Führen Sie den Blogbeitrag über den Mangel an Softwareentwicklern im Anschluss an seinen letzten Satz fort.

Textabschnitt -
******************************

Nadelöhr Software-Entwickler – Effizienz und Qualität

Wie angekündigt, mache ich mir zur Zeit zusammen mit dem Herausgeber eines anderen Blogs Gedanken zu der Frage, was man aus der Sicht unserer jeweiligen Profession gegen den Mangel von qualifizierten technischen Mitarbeitern tun kann.

Ausgangspunkt ist die Feststellung, die in der Tagespresse zu lesen ist, daß in Deutschland Ingenieure/ Ingenieurinnen generell fehlen, und IT-Fachkräfte im Besonderen.

Auch spielt sicher eine Rolle, daß selbst unsere Bundeskanzlerin anlässlich der diesjährigen CEBIT gefordert hat, daß wir mehr tun müssen, um den Anschluss an die IT nicht zu verpassen.

Nadelöhr Software-Entwickler

Die Rolle der Anforderungen

In seinem Artikel →Nadelöhr Software-Entwickler nennt der erwähnte Blogger einige konkrete Zahlen der BIKOM zur Anzahl fehlender ITler, und er kommt zu dem Ergebnis, daß ein Grund für die fehlende Kapazität die mangelnde Effizienz ist, mit der Softwareentwickler arbeiten müssen, wenn die Produktanforderungen unklar formuliert sind.

******************************

Bereitgestellte Einträge -
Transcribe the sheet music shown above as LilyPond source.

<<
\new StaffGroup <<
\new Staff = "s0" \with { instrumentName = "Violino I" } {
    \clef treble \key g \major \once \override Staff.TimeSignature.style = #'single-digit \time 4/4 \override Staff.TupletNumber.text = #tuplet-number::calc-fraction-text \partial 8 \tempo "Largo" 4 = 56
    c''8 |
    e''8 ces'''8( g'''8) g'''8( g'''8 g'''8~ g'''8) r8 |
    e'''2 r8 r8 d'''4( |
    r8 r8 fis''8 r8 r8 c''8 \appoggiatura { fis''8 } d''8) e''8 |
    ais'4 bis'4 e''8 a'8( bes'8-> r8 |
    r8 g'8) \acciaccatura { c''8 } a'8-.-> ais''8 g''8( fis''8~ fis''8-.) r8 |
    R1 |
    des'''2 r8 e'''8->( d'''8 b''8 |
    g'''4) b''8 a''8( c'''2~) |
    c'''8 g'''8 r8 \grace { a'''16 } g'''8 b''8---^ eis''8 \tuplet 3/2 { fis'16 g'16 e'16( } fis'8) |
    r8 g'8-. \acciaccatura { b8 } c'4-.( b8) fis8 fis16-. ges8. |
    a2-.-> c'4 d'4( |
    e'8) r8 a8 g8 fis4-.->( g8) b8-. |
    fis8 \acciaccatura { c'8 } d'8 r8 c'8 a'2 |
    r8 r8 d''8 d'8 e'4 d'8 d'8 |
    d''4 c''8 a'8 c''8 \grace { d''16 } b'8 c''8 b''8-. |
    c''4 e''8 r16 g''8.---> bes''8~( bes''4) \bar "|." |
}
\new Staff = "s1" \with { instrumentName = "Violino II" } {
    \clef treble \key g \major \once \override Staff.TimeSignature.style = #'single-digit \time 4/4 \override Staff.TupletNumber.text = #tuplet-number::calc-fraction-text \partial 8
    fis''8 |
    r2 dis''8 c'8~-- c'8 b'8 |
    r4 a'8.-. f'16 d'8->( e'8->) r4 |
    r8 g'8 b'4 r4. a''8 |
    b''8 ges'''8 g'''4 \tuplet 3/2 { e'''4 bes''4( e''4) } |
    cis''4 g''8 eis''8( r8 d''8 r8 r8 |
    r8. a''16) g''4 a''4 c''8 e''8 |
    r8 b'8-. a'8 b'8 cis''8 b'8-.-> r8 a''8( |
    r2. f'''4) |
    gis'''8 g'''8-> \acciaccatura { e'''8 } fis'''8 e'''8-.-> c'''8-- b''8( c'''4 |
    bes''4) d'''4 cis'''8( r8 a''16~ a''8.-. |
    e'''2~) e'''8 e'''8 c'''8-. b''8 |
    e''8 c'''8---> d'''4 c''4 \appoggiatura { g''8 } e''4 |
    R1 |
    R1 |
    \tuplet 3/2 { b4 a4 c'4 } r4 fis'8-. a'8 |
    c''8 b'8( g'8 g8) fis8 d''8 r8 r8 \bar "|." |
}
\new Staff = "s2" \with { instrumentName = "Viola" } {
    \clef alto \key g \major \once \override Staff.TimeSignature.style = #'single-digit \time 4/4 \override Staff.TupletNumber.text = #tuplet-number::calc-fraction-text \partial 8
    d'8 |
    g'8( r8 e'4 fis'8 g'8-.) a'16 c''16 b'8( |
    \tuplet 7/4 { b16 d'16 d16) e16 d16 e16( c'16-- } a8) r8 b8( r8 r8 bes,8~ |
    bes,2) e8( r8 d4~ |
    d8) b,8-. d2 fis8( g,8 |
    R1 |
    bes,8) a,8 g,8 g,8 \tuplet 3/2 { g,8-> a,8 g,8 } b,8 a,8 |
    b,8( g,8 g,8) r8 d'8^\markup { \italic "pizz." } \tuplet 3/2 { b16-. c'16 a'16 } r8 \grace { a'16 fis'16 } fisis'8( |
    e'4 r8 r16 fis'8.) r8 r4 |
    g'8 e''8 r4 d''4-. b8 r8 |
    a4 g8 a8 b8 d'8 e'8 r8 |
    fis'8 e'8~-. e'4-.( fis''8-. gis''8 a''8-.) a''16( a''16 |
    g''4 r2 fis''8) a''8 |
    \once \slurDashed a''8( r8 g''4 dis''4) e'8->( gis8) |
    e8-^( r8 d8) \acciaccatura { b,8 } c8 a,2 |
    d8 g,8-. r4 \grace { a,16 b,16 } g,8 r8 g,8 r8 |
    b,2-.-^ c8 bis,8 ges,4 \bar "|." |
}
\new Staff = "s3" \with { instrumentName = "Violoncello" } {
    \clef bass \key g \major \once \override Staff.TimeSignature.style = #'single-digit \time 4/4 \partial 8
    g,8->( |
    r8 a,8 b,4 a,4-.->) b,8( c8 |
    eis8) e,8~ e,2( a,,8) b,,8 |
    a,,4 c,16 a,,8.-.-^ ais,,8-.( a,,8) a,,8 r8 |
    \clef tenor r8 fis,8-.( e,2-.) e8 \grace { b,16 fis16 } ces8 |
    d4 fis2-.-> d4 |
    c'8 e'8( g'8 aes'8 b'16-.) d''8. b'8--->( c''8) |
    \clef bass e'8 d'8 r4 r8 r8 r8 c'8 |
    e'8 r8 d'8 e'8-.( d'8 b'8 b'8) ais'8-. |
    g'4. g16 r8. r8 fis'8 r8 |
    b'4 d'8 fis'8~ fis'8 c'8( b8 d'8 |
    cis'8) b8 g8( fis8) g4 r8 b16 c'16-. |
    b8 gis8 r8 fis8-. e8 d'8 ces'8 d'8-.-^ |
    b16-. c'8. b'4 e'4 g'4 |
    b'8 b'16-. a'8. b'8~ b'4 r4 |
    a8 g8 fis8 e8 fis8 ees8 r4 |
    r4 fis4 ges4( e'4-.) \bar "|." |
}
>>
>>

******************************

Antwort zur Aufgabe -
Er beschreibt, wie man es mit Hilfsmitteln, und Vorgehensweisen, wie Personas, Anwendungsszenarien, und UI Prototyping hinbekommen kann, daß Anforderungen präziser formuliert sind, und wie damit der Bedarf abnimmt, die Software zu ändern (was Zeit spart).

Wertung aus der Praxis

Grundsätzlich sind die erwähnten Vorgehensweisen sinnvoll, und sie leisten in der Praxis oft den gewünschten Beitrag zur Güte der Produktanforderungen. Sie tragen damit zu der Stabilität der entwickelten Lösung bei, und steigern die Effizienz der Entwickler generell. Vor Allem erlauben sie aber, daß man überhaupt „gute“ Produkte entwickeln kann.

Meiner Meinung nach bringen diese Vorgehensweisen dann besonders viel, wenn man sie miteinander verzahnt, indem man sich zum Beispiel Gedanken über die Aufgaben des späteren Nutzers macht (Persona), und dann fragt, welche Anwendungsszenarien sich diesen Personas stellen. Der UI Prototype ist dann die natürliche Folge.

Dabei bietet es sich an – wenn man den Prozess nicht gleich als Design Thinking Session aufsetzt – daß man mindestens die beiden ersten Arbeitspakete in einem Workshop zusammen mit Nutzern abarbeitet.

Qualität und Portfolioprozess

Mindestens ebenso wichtig für die Effizienz mit der eine Entwicklungsabteilung arbeiten kann (und damit den Bedarf an ITlern), sind aus meiner Sicht die Qualität und der Portfolioprozesses.

Entwickeln wir die richtigen Produkte?

Einstein hat einmal sinngemäß gesagt, daß, wenn er 5 Stunden Zeit hätte, um ein Problem zu lösen, er sich die ersten viereinhalb Stunden Zeit nehmen würde, um das Problem zu verstehen.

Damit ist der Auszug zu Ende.